Gambling is an activity where you bet on something of value, such as a horse race or football match, with the hope of winning. It can be done for many reasons, including socialising, escaping worries or stress or to get an adrenaline rush. For some people, gambling can become a problem and it is important to know the signs of a gambling addiction. These include betting more than you can afford to lose, borrowing money and feeling addicted to the thrill of gambling.
The reason why some people gamble more than others is because of how it affects the brain. When we gamble, the brain produces dopamine, a neurotransmitter that makes us feel happy and excited. This can be addictive, because over time it leads to us seeking more pleasure from gambling than we would do from other activities.
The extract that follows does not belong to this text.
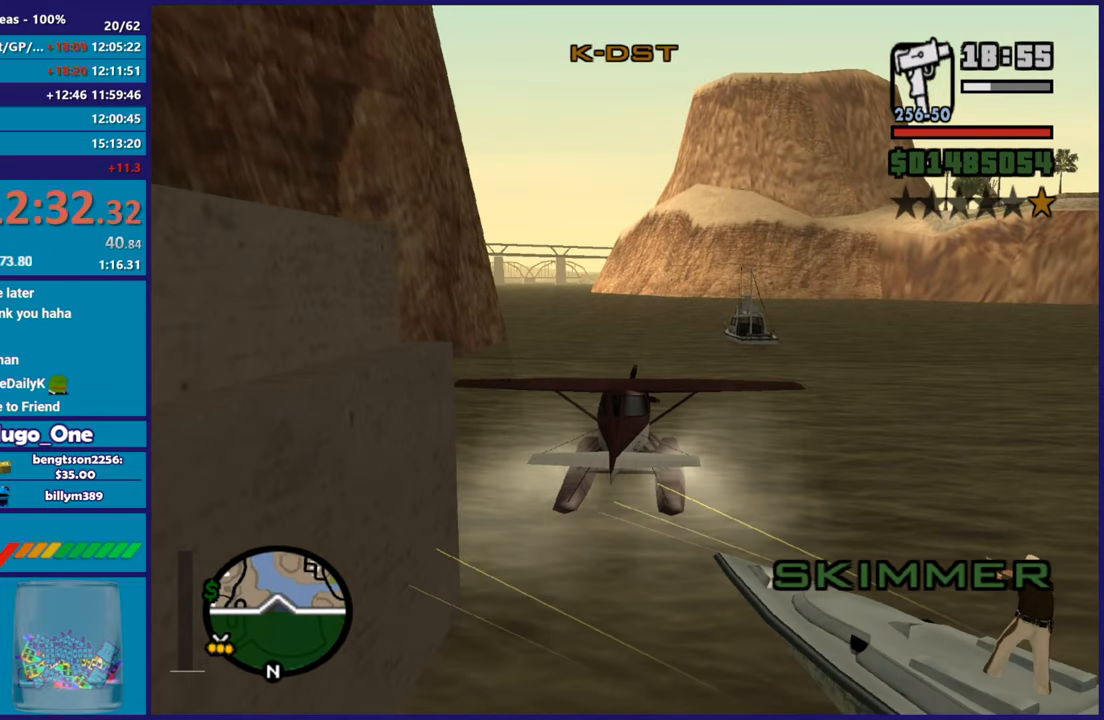
{"buttons": ["R2"], "left_stick": "center", "button_events": []}
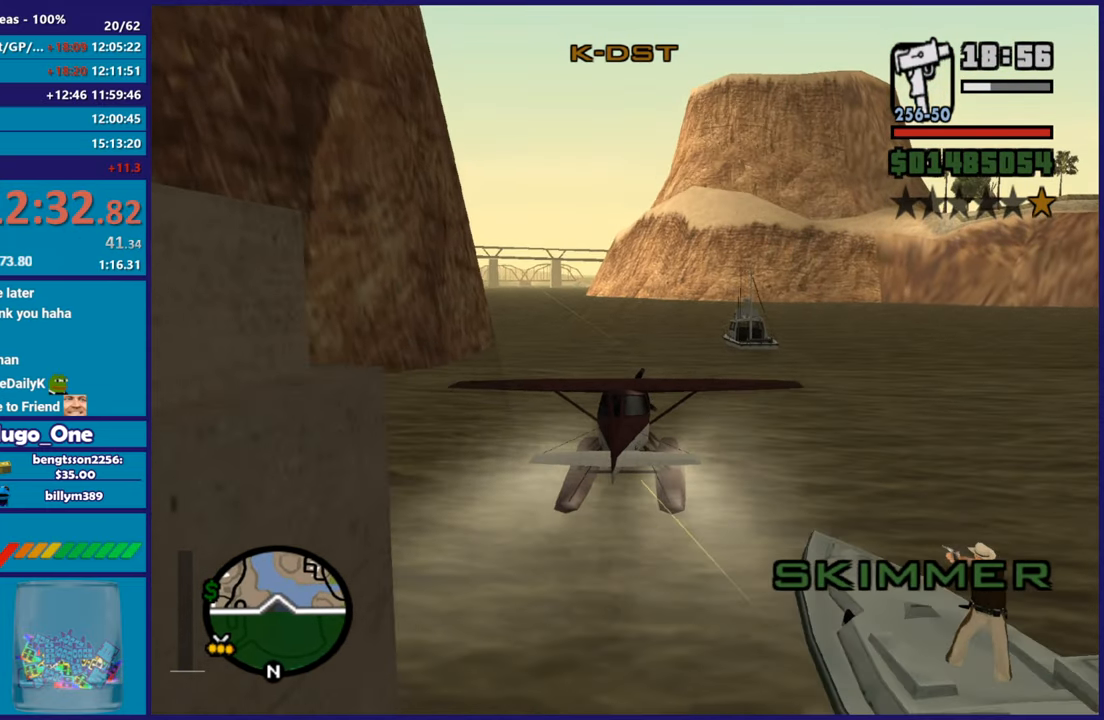
{"buttons": ["R2"], "left_stick": "center", "button_events": []}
Some people can develop a gambling disorder because of genetic factors and coexisting mental health conditions. For example, some studies of identical twins have shown that there is a genetic link to gambling disorders. In addition, people who have anxiety or depression may be more likely to suffer from a gambling problem, and some people with PTSD find relief through gambling.
Many problems with gambling can be prevented by setting limits and following self-help tips. It is also important to recognise when the urge to gamble becomes problematic and seek help when necessary. You can find support in a number of ways, including talking to a friend or family member, calling a helpline or attending a gambling self-help group such as Gamblers Anonymous.
Another way to help yourself is to try and replace the urge to gamble with healthy behaviours. It is helpful to think about what you do when you have the urge to gamble and consider healthier alternatives, such as exercise, spending time with friends who don’t gamble, or trying a new hobby. You could also try relaxing techniques or meditation to help ease the symptoms of stress and anxiety.
When you do decide to gamble, set yourself a time limit and leave when you have reached this, whether you are winning or losing. Never gamble with money that you need to save or spend on bills and rent, and make sure you balance gambling with other enjoyable activities. Avoid chasing losses, as the more you bet in order to win back your losses, the more likely you are to make bigger losses.
People can be secretive about their gambling, lying to friends and family about how much they are spending or hiding evidence of their gambling activities. This can be difficult to break, but there is help out there. You can talk to a doctor, who may suggest cognitive behavioural therapy (CBT) to address the beliefs and habits that lead to gambling problems. This includes thinking that you are more likely to win than you really are, believing that certain rituals can bring luck and that you can recoup your losses by betting more.